Shrimps, Avocado & Summer bliss

During my childhood, bay shrimps were a stable part of the spring and early summer meals. It is one of those memories that has been implanted in my brain and makes me smile from ear to ear every time I see small shrimps at the local seafood monger. One of the perks of living near the ocean and having easy access to great seafood.

A large number of people in my home Viking country of Denmark, live close to the ocean and have easier access to great seafood. However, Danes tend to eat the fish that are readily available in our oceans, and not an abundance of tilapia, chilian seabass, etc. We stick to turbot (flatfish), cod, mackerel, coastal shrimps, and other more local/native species.

My dad and I would head to the local fishmonger, buy a large back of fresh (live) shrimps, and head to the local baker afterward to pick up a fresh loaf of bread. Being a dad of an older generation, grocery shopping was not one of his strengths, but he enjoyed getting the supplies for our shrimp feast.

Boiling large quantities of shrimp can be traumatic for some, as you gently pour all the live shrimps into a large pot of scalding/boiling water. As a kid, I swear I could hear the poor shrimps scream as my day unloaded them into the water of death. I always tried to save a few shrimps, only to see them wither away in a cup of regular tab water. Nevertheless, it was a learning experience and it is how we cooked.

Peeling shrimps is an artform

Our family would sit around the garden dining table, chatting while peeling shrimps. You carefully placed each shrimp on a slice of white bread (toast bread), slowly piling the shrimp on top like a shrimp Jenga until they started to roll off. Once that happened you knew you had the perfect shrimp slice.

Fresh shrimps are often loaded with eggs, which adds extra flavor and nutrition to the meal. A downside to these eggs is that they get all over your fingers as you try to peel off the shell. They get on your clothes, glasses, bottles … everywhere. But, it’s part of the shrimping experience as Forrest Gump and Bubba would’ve said.

Some people use ryebread and others use whitebread (toast). It really depends the occasion; ryebread is for lunch and whitebread is for dinner.

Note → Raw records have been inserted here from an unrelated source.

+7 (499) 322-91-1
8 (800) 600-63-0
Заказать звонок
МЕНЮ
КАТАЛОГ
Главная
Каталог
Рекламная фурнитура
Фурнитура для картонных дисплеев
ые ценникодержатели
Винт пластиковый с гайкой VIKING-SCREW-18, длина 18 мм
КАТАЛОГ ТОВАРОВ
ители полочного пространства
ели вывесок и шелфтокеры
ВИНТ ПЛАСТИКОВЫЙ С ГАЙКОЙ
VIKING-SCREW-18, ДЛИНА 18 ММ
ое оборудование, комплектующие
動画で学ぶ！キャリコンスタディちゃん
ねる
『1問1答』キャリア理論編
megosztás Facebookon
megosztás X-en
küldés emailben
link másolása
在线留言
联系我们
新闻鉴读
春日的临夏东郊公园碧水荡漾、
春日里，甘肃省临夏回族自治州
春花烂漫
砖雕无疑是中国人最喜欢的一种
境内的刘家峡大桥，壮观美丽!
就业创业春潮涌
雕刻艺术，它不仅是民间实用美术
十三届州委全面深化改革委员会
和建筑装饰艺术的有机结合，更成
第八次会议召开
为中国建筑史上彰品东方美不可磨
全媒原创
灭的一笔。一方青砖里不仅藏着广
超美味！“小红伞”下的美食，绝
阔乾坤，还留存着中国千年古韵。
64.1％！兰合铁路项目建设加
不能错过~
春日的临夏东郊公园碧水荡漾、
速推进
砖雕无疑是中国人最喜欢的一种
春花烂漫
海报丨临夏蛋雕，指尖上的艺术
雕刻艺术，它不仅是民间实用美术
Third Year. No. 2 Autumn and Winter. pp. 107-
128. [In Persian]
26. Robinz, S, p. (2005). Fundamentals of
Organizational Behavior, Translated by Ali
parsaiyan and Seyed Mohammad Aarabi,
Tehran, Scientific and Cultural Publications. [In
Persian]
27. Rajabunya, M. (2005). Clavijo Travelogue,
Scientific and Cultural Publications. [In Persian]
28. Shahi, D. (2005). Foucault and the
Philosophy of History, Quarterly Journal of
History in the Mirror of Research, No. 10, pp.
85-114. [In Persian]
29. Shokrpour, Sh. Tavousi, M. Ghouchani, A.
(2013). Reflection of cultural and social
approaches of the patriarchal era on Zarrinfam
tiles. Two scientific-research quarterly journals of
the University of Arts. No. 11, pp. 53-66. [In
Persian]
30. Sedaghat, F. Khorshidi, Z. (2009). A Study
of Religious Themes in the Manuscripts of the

Once you have mastered the shrimp Jenga, you carefully add a little mayonnaise and sprinkle some freshly pressed lemon over the creation. The masterpiece is ready for consumption.

The real challenge comes when you attempt to eat the loaded shrimp bread. I can guarantee you that half the shrimps will fall back down on the plate, you will have a mayo mustache, and your fingers will be covered with shrimp smells after peeling them.

Perhaps that is the reason my mother always told me to use my fork and knife when eating shrimp bread sliders for dinner 🙂

I often try to relive my childhood shrimp memories with my kids, but we tend to use frozen shrimps. We live too far from the coast, and most seafood mongers only have pre-boiled large shrimps, and many times they are already peeled.

During my shrimp explorations, I have found a great way to serve shrimp, with a little extra kick. It is a fairly healthy dish and it’ll help you pursue aggressive ways to shed some of the body fat we’ve been storing during the winter – the layers of insulation have to come off to be ready for our beach adventures.

Please note, this recipe does not necessarily involve my Traeger, although you could gently grill the shrimps for a more awesome flavor and experience.

It is a simple salad that you can mix together in no time – assuming you have the ingredients.

  • 1 lb raw salad shrimps, peeled and deveined
  • 1 Tbsp olive oil
  • Juice from 3 limes
  • 2 avocados
  • 1/2 English cucumber … or a full American cucumber
  • 10-15 cherry tomatoes, halfed
  • 1 small onion, finely diced
  • A handfull of fresh Cilantro, chopped

Preparing the Avocado and shrimp salad

  1. Gently fry the shrimps using the olive oil.
  2. Saute until the shrimps turn pink and then remove from the pan.
  3. If you use pre-boiled shrimps, just heat up the shrimps slightly
  4. Place the shrimps in a large bowl
  5. Squeeze the limes and pour of the shrimps
  6. Dice cucumber, slices tomatos and cut the avocados into cubes
  7. Add the vegetables to the mixing bowl with shrimp
  8. Chop the onion finely, add to the bowl
  9. Chop the cilantro and add to the bowl
  10. Gently mix the ingredients in the bowl, making sure it’s all combined

You can eat the shrimp salad as a nice lunch, or as a nice side for your BBQ dinner. It all depends on the occasion and your mood.